■ **Passage**
The novelist Virginia Woolf was brought up in a large house belonging to her eminent father, Sir Leslie Stephen, at 22 Hyde Park Gate in Kensington. There Virginia’s mother Julia exercised a natural and unquestioned command over seven live-in servants. After her marriage to Leonard Woolf in 1912, Virginia had to make do with two live-in servants, a number that dwindled over the years to none.
The Woolfs’ experience echoed that of most other domestic employers. At a time when other jobs, and careers, for women were becoming available, would-be employers found live-in servants ever harder to get, a process sharply accelerated by the First World War.
After an early experiment in which she managed to bake her wedding ring into a suet pudding in 1914, Virginia even learnt to cook; and part of her last morning before her suicide in March 1941 was spent with Louie Everest, her long-time housekeeper, dusting.
The main body of the book is about Virginia’s relationships with her servants, her perception of them, and their reaction to her. If at first sight this seems an odd and limited subject, Alison Light proves it to be a rewarding one of considerable breadth.
She has traced the backgrounds and characters of all the main servants in the Stephen, Woolf and Bell households. She concentrates on her cook, Nellie Boxall, whose relationship with Virginia was literally a close one over the 18 years before her mistress sacked her in 1934. Servants in general, and Nellie in particular, are much commented on by Woolf in her letters and diaries, often revealingly. Inevitably, we know far more about what she thought of them than about what they thought of her. In contrast, the servants in her novels are largely stereotypes.
Mrs Woolf and the Servants manages the considerable feat of seeing Virginia Woolf and the Bloomsbury group from a fresh angle. In a perceptive and well-written book, Alison Light also provides a great deal of intelligent comment on domestic service and the English class system in general.
She wishes to emancipate the servants from anonymity, in both life and literature, by demonstrating their individual humanity. In her test case of Bloomsbury she partially succeeds, although the Woolfs, by no means bad employers, were far too idiosyncratic to be representative ones.

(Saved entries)
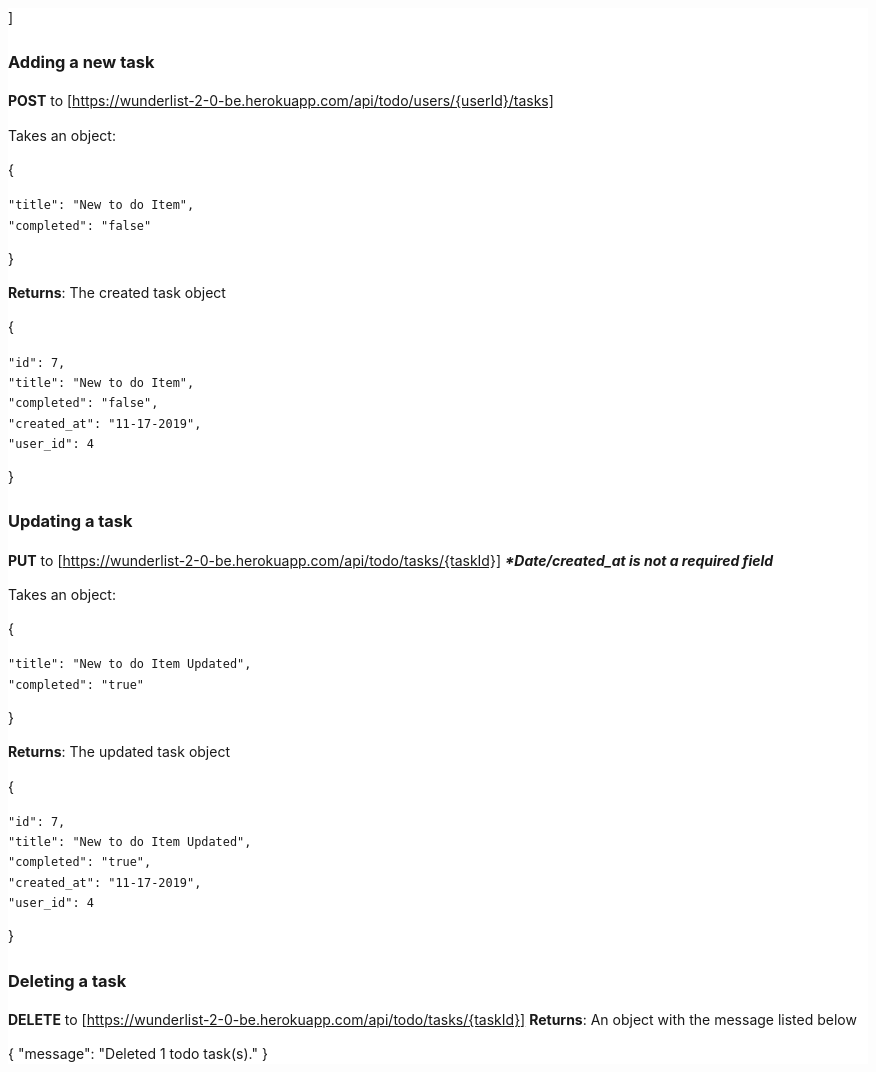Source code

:]



### Adding a new task

**POST** to [https://wunderlist-2-0-be.herokuapp.com/api/todo/users/{userId}/tasks]

Takes an object:

{

	"title": "New to do Item",
	"completed": "false"

}

**Returns**: The created task object

{

    "id": 7,
    "title": "New to do Item",
    "completed": "false",
    "created_at": "11-17-2019",
    "user_id": 4

}

### Updating a task 

**PUT** to [https://wunderlist-2-0-be.herokuapp.com/api/todo/tasks/{taskId}]
**_*Date/created_at is not a required field_**

Takes an object:

{

	"title": "New to do Item Updated",
	"completed": "true"

}

**Returns**: The updated task object

{

    "id": 7,
    "title": "New to do Item Updated",
    "completed": "true",
    "created_at": "11-17-2019",
    "user_id": 4

}

### Deleting a task

**DELETE** to [https://wunderlist-2-0-be.herokuapp.com/api/todo/tasks/{taskId}]
**Returns**: An object with the message listed below

{
    "message": "Deleted 1 todo task(s)."
}
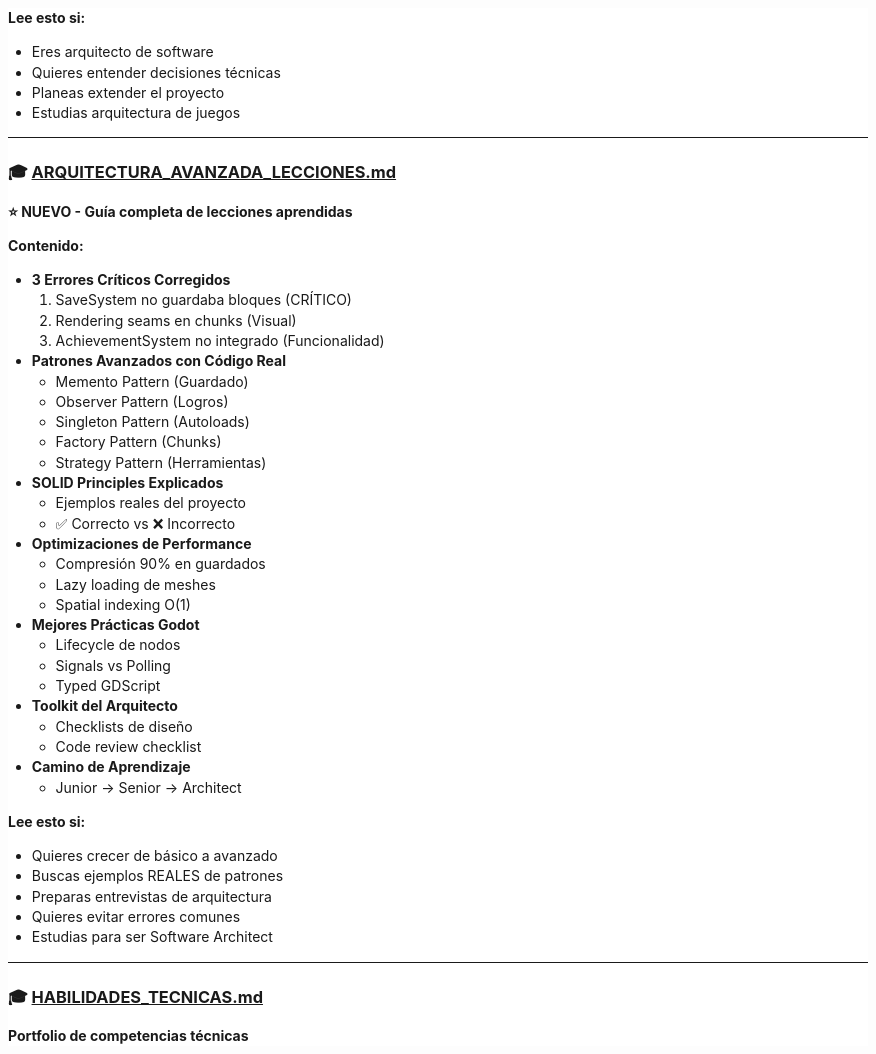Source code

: **Lee esto si:**
- Eres arquitecto de software
- Quieres entender decisiones técnicas
- Planeas extender el proyecto
- Estudias arquitectura de juegos

---

### 🎓 [ARQUITECTURA_AVANZADA_LECCIONES.md](ARQUITECTURA_AVANZADA_LECCIONES.md)
**⭐ NUEVO - Guía completa de lecciones aprendidas**

**Contenido:**
- **3 Errores Críticos Corregidos**
  1. SaveSystem no guardaba bloques (CRÍTICO)
  2. Rendering seams en chunks (Visual)
  3. AchievementSystem no integrado (Funcionalidad)
- **Patrones Avanzados con Código Real**
  - Memento Pattern (Guardado)
  - Observer Pattern (Logros)
  - Singleton Pattern (Autoloads)
  - Factory Pattern (Chunks)
  - Strategy Pattern (Herramientas)
- **SOLID Principles Explicados**
  - Ejemplos reales del proyecto
  - ✅ Correcto vs ❌ Incorrecto
- **Optimizaciones de Performance**
  - Compresión 90% en guardados
  - Lazy loading de meshes
  - Spatial indexing O(1)
- **Mejores Prácticas Godot**
  - Lifecycle de nodos
  - Signals vs Polling
  - Typed GDScript
- **Toolkit del Arquitecto**
  - Checklists de diseño
  - Code review checklist
- **Camino de Aprendizaje**
  - Junior → Senior → Architect

**Lee esto si:**
- Quieres crecer de básico a avanzado
- Buscas ejemplos REALES de patrones
- Preparas entrevistas de arquitectura
- Quieres evitar errores comunes
- Estudias para ser Software Architect

---

### 🎓 [HABILIDADES_TECNICAS.md](HABILIDADES_TECNICAS.md)
**Portfolio de competencias técnicas**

■ **Problem requirements**
Which years does the book review mention? Answer using only the review, with no outside sources.

■ **Problem solution**
1912, 1914, 1934, 1941